People play slot machines at Philadelphia Park Casino and Racetrack, June 25, 2007, in Bensalem, Pa. The owners of twelve Pennsylvania casinos have asked the state's highest court to declare that a tax on slot machine revenue is unconstitutional because the state doesn't impose it broadly on cash-paying electronic game terminals known as skill games that can be found in many bars and stores. Associated Press

HARRISBURG — The owners of 12 Pennsylvania casinos have asked the state’s highest court to declare that a tax on slot machine revenue is unconstitutional because the state doesn’t impose it broadly on cash-paying electronic game terminals known as skill games that can be found in many bars and stores.

The lawsuit, filed Monday, could endanger more than $1 billion in annual tax revenue that goes toward property tax rebates and economic development projects.

The state’s collection of the roughly 54% tax on casinos’ revenue from slot machines, but not on revenue from skill game terminals, violates constitutional guarantees designed to ensure that taxation is fair, the casino owners contend.

“There is no basis for requiring licensed entities to pay about half their slot machine revenue to the Commonwealth while allowing unlicensed entities to pay no tax on such revenue,” they argue in the lawsuit.

The lawsuit asks the court to force the state to apply the same tax rate to skill games or to bar it from collecting taxes on slot machines.

The casinos’ owners include dozens of principals, as well as major casino companies such as Caesars Entertainment Inc. and Penn Entertainment Inc.

The state Department of Revenue declined to comment on the lawsuit. The Pennsylvania Gaming Control Board said it had just learned of lawsuit and was evaluating it.

Pennsylvania brings in more tax revenue from casinos than any other state, according to American Gaming Association figures.

The fate of the lawsuit, filed by the owners of 12 of the state’s 17 licensed and operating casinos, is likely tied to the outcome of a separate lawsuit that the state Supreme Court is considering.

That case — between the state attorney general’s office and Pace-O-Matic Inc., a maker of skill games — could decide whether the skill games that have become commonplace in nonprofit clubs, convenience stores, bars and elsewhere are unlicensed gambling machines and, as a result, must be shut down.

A lower court found that the Pace-O-Matic games are based on a player’s ability and not solely on chance, like slot machines and other traditional gambling games that are regulated by the state.
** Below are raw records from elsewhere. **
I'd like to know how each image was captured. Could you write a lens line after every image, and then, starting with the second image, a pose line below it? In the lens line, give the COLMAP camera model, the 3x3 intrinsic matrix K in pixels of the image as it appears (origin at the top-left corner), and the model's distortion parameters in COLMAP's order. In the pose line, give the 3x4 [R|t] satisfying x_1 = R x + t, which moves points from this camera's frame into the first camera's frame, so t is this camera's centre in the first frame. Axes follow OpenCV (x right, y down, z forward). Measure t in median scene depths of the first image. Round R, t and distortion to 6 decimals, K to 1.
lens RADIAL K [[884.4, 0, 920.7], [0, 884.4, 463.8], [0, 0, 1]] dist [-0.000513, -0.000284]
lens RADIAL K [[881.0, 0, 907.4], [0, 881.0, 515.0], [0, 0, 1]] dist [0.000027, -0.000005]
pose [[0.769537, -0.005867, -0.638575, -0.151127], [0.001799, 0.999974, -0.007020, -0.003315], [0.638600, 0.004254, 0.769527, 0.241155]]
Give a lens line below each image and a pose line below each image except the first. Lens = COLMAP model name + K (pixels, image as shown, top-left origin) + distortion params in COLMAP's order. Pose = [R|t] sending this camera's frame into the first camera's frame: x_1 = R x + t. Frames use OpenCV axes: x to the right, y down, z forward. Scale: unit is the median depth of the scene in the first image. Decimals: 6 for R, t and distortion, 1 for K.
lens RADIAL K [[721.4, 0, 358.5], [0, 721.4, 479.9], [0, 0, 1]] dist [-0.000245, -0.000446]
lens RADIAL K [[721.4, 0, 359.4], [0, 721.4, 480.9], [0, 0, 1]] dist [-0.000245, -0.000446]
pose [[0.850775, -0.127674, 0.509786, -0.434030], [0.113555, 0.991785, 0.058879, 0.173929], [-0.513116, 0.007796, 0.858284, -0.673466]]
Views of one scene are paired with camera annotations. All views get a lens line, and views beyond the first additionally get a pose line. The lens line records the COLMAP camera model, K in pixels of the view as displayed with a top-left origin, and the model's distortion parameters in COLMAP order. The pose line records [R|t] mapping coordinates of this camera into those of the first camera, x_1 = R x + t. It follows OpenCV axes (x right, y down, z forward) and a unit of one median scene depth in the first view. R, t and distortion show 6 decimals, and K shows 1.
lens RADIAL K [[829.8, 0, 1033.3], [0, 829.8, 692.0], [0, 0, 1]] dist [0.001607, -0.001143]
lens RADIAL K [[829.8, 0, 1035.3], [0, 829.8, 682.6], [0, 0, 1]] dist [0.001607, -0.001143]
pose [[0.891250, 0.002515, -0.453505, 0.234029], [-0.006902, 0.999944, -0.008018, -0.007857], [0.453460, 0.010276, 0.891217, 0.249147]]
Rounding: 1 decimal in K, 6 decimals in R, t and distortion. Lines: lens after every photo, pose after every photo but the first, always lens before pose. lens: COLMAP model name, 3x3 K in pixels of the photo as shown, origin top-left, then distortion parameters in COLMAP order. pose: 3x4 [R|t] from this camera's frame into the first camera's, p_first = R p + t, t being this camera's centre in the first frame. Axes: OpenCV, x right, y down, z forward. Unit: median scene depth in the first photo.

For years, the state has maintained that the devices are unlicensed gambling machines that are operating illegally and subject to seizure by police. Machine makers, distributors and retailers contend that they are legal, if unregulated, games that are not subject to state gambling control laws.

Lawmakers have long discussed regulating and taxing the devices, but any agreement has been elusive.

It’s unclear exactly how many skill game terminals there are in Pennsylvania, but the American Gaming Association estimates there are at least 67,000, which would be more than any other state.

Casinos operate roughly 25,000 regulated slot machines on which gamblers wagered almost $32 billion last year and lost just over $2.4 billion. The state and casinos effectively split that amount.